I think that one of the most memorable phrases in Lee's letter to his son is the conveyance of absolute sadness about the predicament of the nation on the eve of Civil War.  Lee's statement of personal mourning is undeniable: 

Still, a Union that can only be maintained by swords and bayonets, and in which strife and civil war are to take the place of brotherly love and kindness, has no charm for me. I shall mourn for my country and for the welfare and progress of mankind.

Such a line is memorable because it challenges the preconceived notion that every prominent Southerner embraced secession as the answer.  Lee was quite prophetic in being able to foresee the consequences of the Civil War, a war in which there was no real winner given the massive amount of bloodshed and upheaval experienced.  

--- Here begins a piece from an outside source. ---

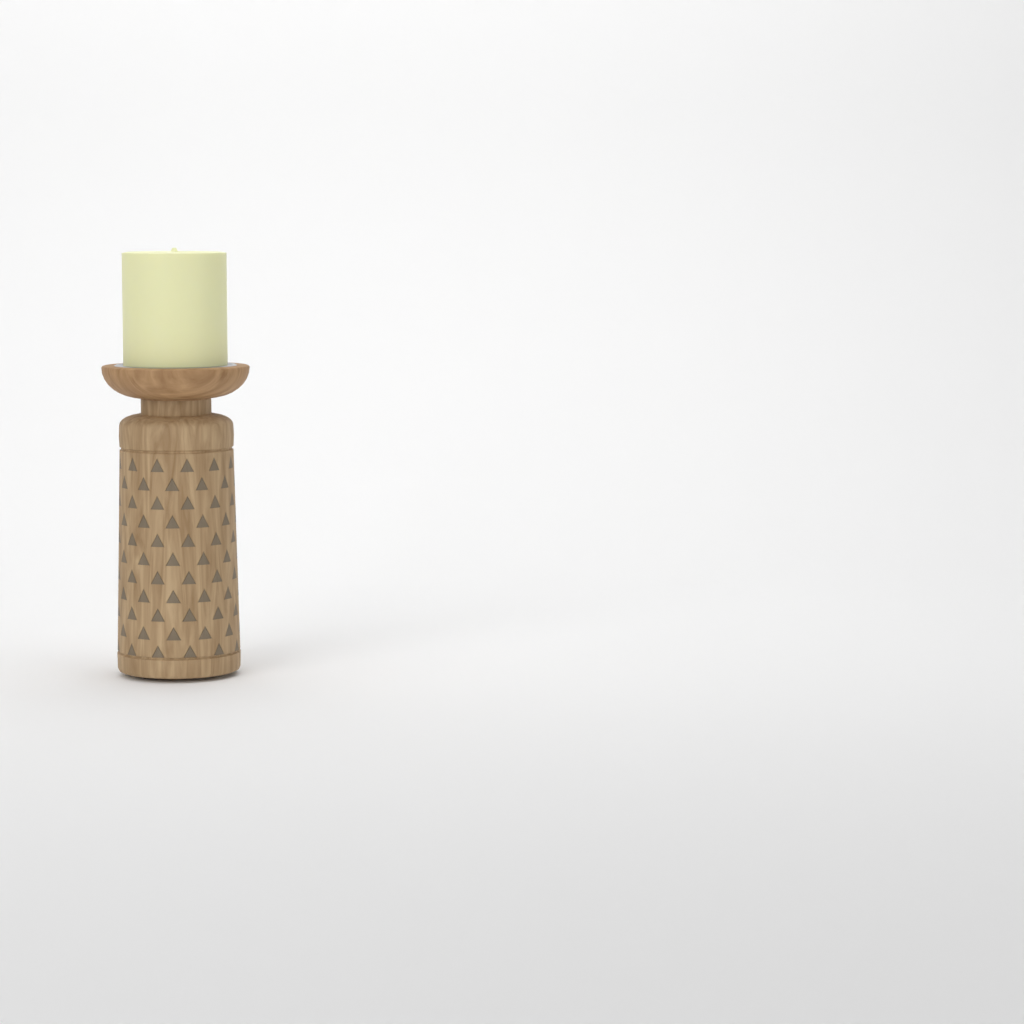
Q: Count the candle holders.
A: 1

Another memorable line from Lee's letter would be the concluding line in which Lee articulates what he sees as the essence of duty and responsibility.  The closing line of the letter to his son displays the extent to which Lee sees duty as a part of his being: "I shall return to my native state and share the miseries of my people; and, save in defense, will draw my sword on none."  For Lee, there is an honor to be upheld.  Lee defines honor as doing what one knows is an insurmountably difficult task.  As Lee has already defined secession in the most destructive of terms, he ends his letter with the understanding that he will embrace what his duty compels him to accept, regardless of the amount of pain it will carry.  Such a notion is memorable because it truly adds a complex dimension to the leader of the Southern army.

In terms of "The Gettysburg Address," there are many memorable lines.  Working backwards, the last line of the speech is one of the most memorable in American History:

...we here highly resolve that these dead shall not have died in vain, that this nation, under God, shall have a new birth of freedom and that government of the people, by the people, for the people, shall not perish from the earth.

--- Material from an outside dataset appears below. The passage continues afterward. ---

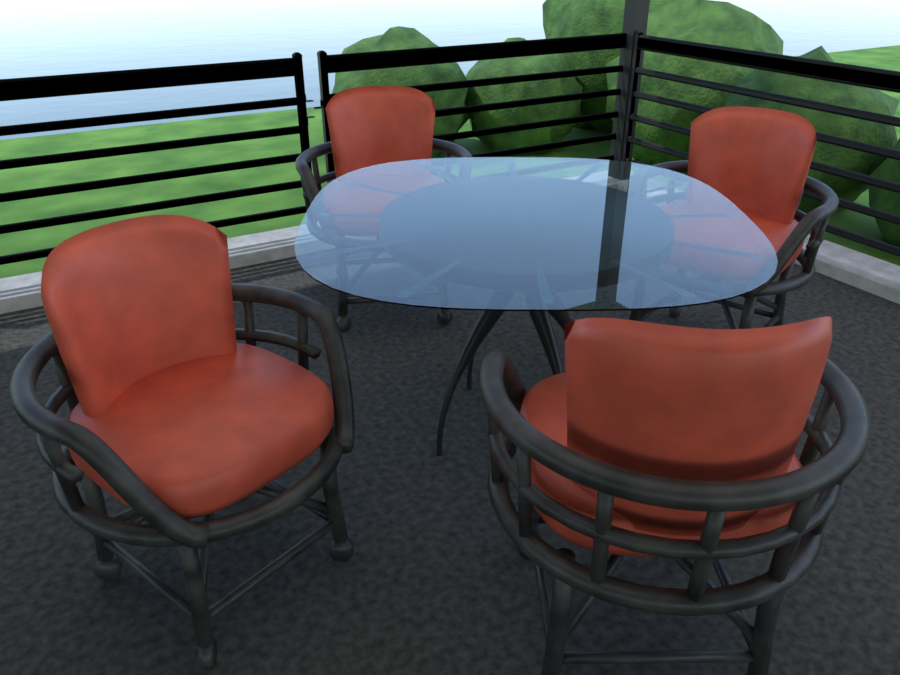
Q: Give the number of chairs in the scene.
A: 4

Lincoln's conception of American democracy as a government comprised of the people's voice is the very essence of republicanism, popular sovereignty, and nearly every principle of the United States Constitution.  Lincoln's ability to transform public thinking about the war into something so profound is memorable and a testament to why the speech is so essential in the study of American History.

Another memorable line features the promises and possibilities that define "America."  The opening line of the speech is memorable in this regard:  "Four score and seven years ago our fathers brought forth on this continent, a new nation, conceived in Liberty, and dedicated to the proposition that all men are created equal."  Lincoln's line here is memorable because it defines American identity.  Lincoln understands that the essence of equality is what underscores the foundation of America.  It is the basis of American institutions such as government, law, and social configuration.  In its invocation, Lincoln is able to connect the Civil War to such a notion of American identity, making it extremely memorable.